**Assignment:** Would you write the data out once more, exactly as it is?

**Dataset entries:**
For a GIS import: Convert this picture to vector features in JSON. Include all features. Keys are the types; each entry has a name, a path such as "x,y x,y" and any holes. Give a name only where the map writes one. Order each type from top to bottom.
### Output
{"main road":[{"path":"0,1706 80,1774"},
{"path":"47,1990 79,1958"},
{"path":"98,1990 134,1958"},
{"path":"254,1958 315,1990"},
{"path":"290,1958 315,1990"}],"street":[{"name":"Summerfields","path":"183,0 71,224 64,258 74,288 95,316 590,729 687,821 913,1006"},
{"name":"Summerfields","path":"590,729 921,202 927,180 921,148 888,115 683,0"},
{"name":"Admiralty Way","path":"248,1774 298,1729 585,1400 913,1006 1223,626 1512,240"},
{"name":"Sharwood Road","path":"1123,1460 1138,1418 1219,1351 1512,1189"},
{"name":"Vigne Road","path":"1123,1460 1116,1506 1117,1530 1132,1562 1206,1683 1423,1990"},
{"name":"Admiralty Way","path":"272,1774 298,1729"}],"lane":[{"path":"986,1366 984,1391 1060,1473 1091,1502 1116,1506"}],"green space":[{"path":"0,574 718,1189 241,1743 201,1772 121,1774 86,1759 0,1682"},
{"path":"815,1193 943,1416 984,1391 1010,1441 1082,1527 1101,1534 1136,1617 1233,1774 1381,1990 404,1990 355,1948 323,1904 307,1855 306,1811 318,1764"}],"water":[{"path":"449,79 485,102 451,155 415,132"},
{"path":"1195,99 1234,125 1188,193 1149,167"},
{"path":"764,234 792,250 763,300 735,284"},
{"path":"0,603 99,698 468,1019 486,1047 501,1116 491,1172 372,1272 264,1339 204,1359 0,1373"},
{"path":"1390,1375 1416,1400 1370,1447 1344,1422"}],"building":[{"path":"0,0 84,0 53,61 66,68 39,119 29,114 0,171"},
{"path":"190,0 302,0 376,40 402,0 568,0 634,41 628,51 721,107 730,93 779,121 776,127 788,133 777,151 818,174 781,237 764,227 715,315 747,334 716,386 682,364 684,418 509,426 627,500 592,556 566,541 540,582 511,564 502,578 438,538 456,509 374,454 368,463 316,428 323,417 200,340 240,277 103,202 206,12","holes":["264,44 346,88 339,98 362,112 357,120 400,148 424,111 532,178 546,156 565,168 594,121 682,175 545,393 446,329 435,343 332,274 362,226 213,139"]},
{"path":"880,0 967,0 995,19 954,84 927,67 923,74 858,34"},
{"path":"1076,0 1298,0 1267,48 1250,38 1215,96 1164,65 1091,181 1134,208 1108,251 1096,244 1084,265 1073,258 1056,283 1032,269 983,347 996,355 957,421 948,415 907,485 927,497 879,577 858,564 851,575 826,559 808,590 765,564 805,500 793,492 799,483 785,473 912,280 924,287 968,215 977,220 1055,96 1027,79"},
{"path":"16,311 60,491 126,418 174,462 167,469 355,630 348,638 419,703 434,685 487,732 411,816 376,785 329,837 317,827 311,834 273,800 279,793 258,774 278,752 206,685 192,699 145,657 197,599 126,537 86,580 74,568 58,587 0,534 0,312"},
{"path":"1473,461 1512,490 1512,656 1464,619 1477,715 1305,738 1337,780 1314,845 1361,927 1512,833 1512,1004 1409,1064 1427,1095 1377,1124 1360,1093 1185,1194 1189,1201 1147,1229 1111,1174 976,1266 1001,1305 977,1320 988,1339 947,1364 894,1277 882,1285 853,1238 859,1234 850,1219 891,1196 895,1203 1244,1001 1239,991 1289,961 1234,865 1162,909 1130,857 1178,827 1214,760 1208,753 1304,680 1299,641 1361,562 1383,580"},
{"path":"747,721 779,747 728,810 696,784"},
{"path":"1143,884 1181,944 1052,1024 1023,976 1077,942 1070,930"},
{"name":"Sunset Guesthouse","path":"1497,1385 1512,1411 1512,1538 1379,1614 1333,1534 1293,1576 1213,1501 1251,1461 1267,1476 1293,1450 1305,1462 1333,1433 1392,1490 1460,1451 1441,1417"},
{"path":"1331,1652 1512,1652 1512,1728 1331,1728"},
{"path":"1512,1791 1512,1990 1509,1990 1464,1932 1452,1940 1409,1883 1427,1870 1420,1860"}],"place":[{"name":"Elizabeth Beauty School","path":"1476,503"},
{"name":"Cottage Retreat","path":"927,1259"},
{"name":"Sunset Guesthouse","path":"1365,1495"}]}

**Answer to the exercise:**
For a GIS import: Convert this picture to vector features in JSON. Include all features. Keys are the types; each entry has a name, a path such as "x,y x,y" and any holes. Give a name only where the map writes one. Order each type from top to bottom.
### Output
{"main road":[{"path":"0,1706 80,1774"},
{"path":"47,1990 79,1958"},
{"path":"98,1990 134,1958"},
{"path":"254,1958 315,1990"},
{"path":"290,1958 315,1990"}],"street":[{"name":"Summerfields","path":"183,0 71,224 64,258 74,288 95,316 590,729 687,821 913,1006"},
{"name":"Summerfields","path":"590,729 921,202 927,180 921,148 888,115 683,0"},
{"name":"Admiralty Way","path":"248,1774 298,1729 585,1400 913,1006 1223,626 1512,240"},
{"name":"Sharwood Road","path":"1123,1460 1138,1418 1219,1351 1512,1189"},
{"name":"Vigne Road","path":"1123,1460 1116,1506 1117,1530 1132,1562 1206,1683 1423,1990"},
{"name":"Admiralty Way","path":"272,1774 298,1729"}],"lane":[{"path":"986,1366 984,1391 1060,1473 1091,1502 1116,1506"}],"green space":[{"path":"0,574 718,1189 241,1743 201,1772 121,1774 86,1759 0,1682"},
{"path":"815,1193 943,1416 984,1391 1010,1441 1082,1527 1101,1534 1136,1617 1233,1774 1381,1990 404,1990 355,1948 323,1904 307,1855 306,1811 318,1764"}],"water":[{"path":"449,79 485,102 451,155 415,132"},
{"path":"1195,99 1234,125 1188,193 1149,167"},
{"path":"764,234 792,250 763,300 735,284"},
{"path":"0,603 99,698 468,1019 486,1047 501,1116 491,1172 372,1272 264,1339 204,1359 0,1373"},
{"path":"1390,1375 1416,1400 1370,1447 1344,1422"}],"building":[{"path":"0,0 84,0 53,61 66,68 39,119 29,114 0,171"},
{"path":"190,0 302,0 376,40 402,0 568,0 634,41 628,51 721,107 730,93 779,121 776,127 788,133 777,151 818,174 781,237 764,227 715,315 747,334 716,386 682,364 684,418 509,426 627,500 592,556 566,541 540,582 511,564 502,578 438,538 456,509 374,454 368,463 316,428 323,417 200,340 240,277 103,202 206,12","holes":["264,44 346,88 339,98 362,112 357,120 400,148 424,111 532,178 546,156 565,168 594,121 682,175 545,393 446,329 435,343 332,274 362,226 213,139"]},
{"path":"880,0 967,0 995,19 954,84 927,67 923,74 858,34"},
{"path":"1076,0 1298,0 1267,48 1250,38 1215,96 1164,65 1091,181 1134,208 1108,251 1096,244 1084,265 1073,258 1056,283 1032,269 983,347 996,355 957,421 948,415 907,485 927,497 879,577 858,564 851,575 826,559 808,590 765,564 805,500 793,492 799,483 785,473 912,280 924,287 968,215 977,220 1055,96 1027,79"},
{"path":"16,311 60,491 126,418 174,462 167,469 355,630 348,638 419,703 434,685 487,732 411,816 376,785 329,837 317,827 311,834 273,800 279,793 258,774 278,752 206,685 192,699 145,657 197,599 126,537 86,580 74,568 58,587 0,534 0,312"},
{"path":"1473,461 1512,490 1512,656 1464,619 1477,715 1305,738 1337,780 1314,845 1361,927 1512,833 1512,1004 1409,1064 1427,1095 1377,1124 1360,1093 1185,1194 1189,1201 1147,1229 1111,1174 976,1266 1001,1305 977,1320 988,1339 947,1364 894,1277 882,1285 853,1238 859,1234 850,1219 891,1196 895,1203 1244,1001 1239,991 1289,961 1234,865 1162,909 1130,857 1178,827 1214,760 1208,753 1304,680 1299,641 1361,562 1383,580"},
{"path":"747,721 779,747 728,810 696,784"},
{"path":"1143,884 1181,944 1052,1024 1023,976 1077,942 1070,930"},
{"name":"Sunset Guesthouse","path":"1497,1385 1512,1411 1512,1538 1379,1614 1333,1534 1293,1576 1213,1501 1251,1461 1267,1476 1293,1450 1305,1462 1333,1433 1392,1490 1460,1451 1441,1417"},
{"path":"1331,1652 1512,1652 1512,1728 1331,1728"},
{"path":"1512,1791 1512,1990 1509,1990 1464,1932 1452,1940 1409,1883 1427,1870 1420,1860"}],"place":[{"name":"Elizabeth Beauty School","path":"1476,503"},
{"name":"Cottage Retreat","path":"927,1259"},
{"name":"Sunset Guesthouse","path":"1365,1495"}]}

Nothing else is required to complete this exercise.